After half an hour or so, I ask my family to take a moment and allow me to veer off the path. They know my goal, so the allow the dissent — we break from the steps and continue on a small trail that cuts right towards the center of the waterfall. After a couple of minutes my two daughters, three sons, and I reach the destination. I see the face of my mother, frozen and peaceful, held in place alongside hundreds of villagers suspended within the waterfall. I would have cried, had I the energy or been properly hydrated, but just seeing her face brings a smile to mine. As was tradition, I would soon join her, but I still have a little left to go.

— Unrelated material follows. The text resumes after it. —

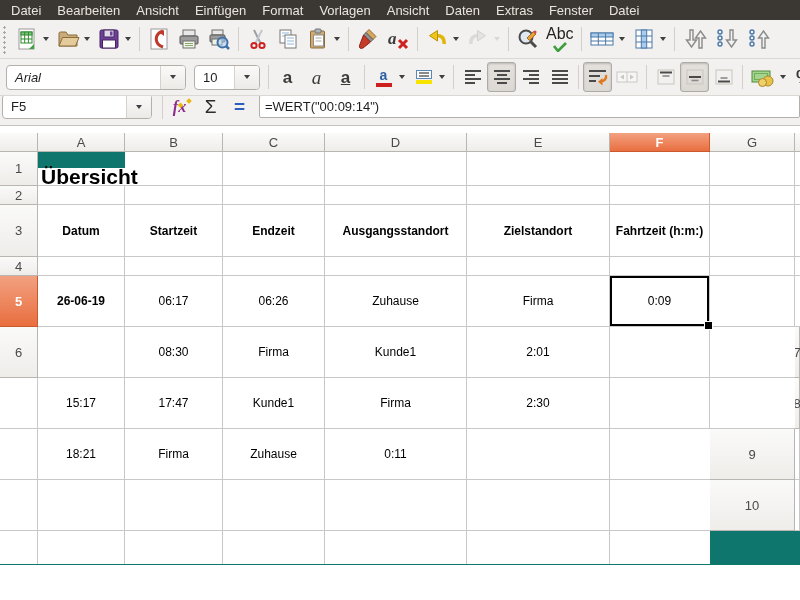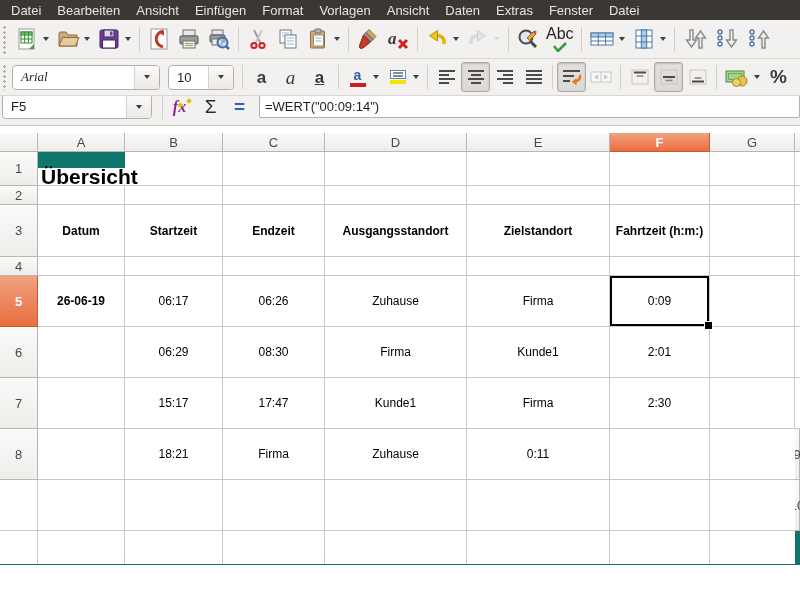"Arial" div.combo { font-family: Liberation Serif, serif -> none; width: 148px -> 180px }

 On our way back from the trail, I request that we take a moment to rest, so that I may sit and allow my legs to regain their energy. My next grandson, Sim, protests. He says we do not have the time — he is right, the sun is not far from reaching its zenith in the sky. So, Sim picks me up in his arms and carries me himself — he is strong, like my husband and his father before him.
 We move much faster this way, though the trip is uncomfortable. My youngest granddaughter, Ven, tends to my hair and face as it whips around in the growing wind and cold. She is sweet, but I worry for her future as her cleft lip continues to create problems for her in the village. I remember the day she ran into my arms, crying as her peers mocked her lisp and attempted to mimic her abnormal face. I wiped the tears from her eyes then as she wipes the snow from mine now.

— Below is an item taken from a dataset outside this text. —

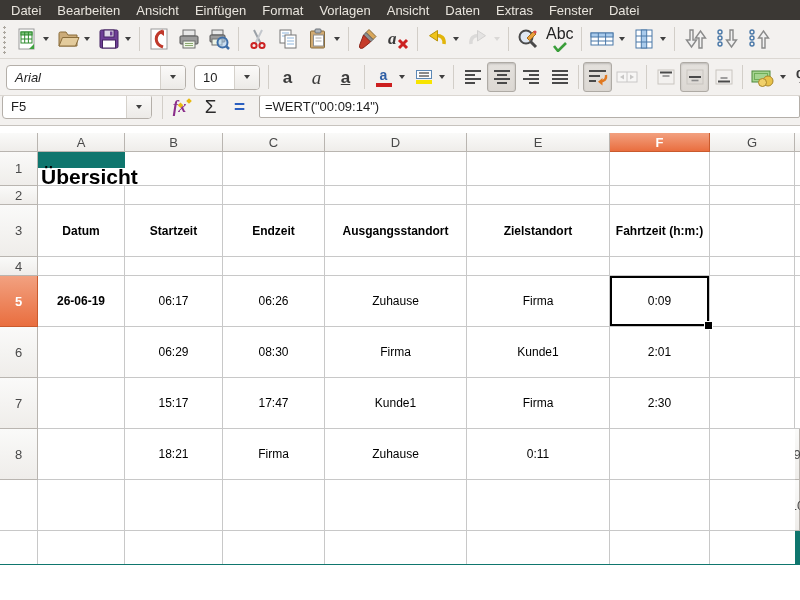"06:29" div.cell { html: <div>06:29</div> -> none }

 Sim, dispite his great strength, slips as the steps grows steeper and more narrow. I tumble with the fall, rolling a short distance before my daughters at the tail of the party halt my progress.
 My daughters, beautiful and intelligent, are my greatest disappointments. Not a single one of them took my place as the shaman, not a one learned the healing trade. Sure, they all make wonderful mothers, as I knew they would, but they are vain and care too much for their own world over others. They ask me how I am, distraught that I might have broken something in the fall, but what does it matter? In only a few short minutes I will be one with the waterfall, unable to feel such pain.
 It isn’t much further, so even in my hurt I decide to move on my own — if this is to be the end of my life, I’ll finish with dignity. I continue onward, with my entire family anticipating my next collapse any moment, but I keep going. We turn a corner, and we finally come upon the mouth of the waterfall. Just as I near the water, I slip one last time — now, it is my eldest son, my firstborn child that helps me to my feet.
 My daughters and granddaughters remove my shawl, then my insulars, then my undergarments, until I can feel the harsh wind connect with every inch of my body. It is unheard of for the people of my tribe to enter the frozen falls with any clothing on, and I’m not about to break tradition and risk not being chosen to wake up again once the fall finally defrosts.
 Like clockwork, as the sun hits the mouth of the fall, the ice begins to melt and a small pool of water emerges in its wake. My sons take my arms and cradle my legs, gently dipping my body into the mouth. Most every child and grandchild try their best to hide their tears. “Do not worry,” I assure them. “I’ll meet you all here in due time.” They want me to say more, but my time is coming to an end.
 It isn’t long before I can feel the water freeze around me. My thoughts slow to a crawl, and though there was some pain, I feel relief wash over me for the first time in my life. I would be with my mother, and her mother very soon.
 My body moves forward while the water freezes, pushing me towards the fall alongside my lost loved ones. I can see my family fade from view, and I feel my face settle to a calm, simple position. I finally stop moving entirely, and at this moment, I can feel the presence of my lost loves surrounding me.
 My children and their children will make their way down the mountain, looking back up at the fall full of souls every so often. The process will surely mystify the youngest, but the oldest have grown accustomed to the ritual. Once they reach the village, they will all pray at the foot of the falls, hoping for the water to reanimate in the future, and for all who inhabit it to come back some day, ready again for a second life. Perhaps that is when I’ll see them again.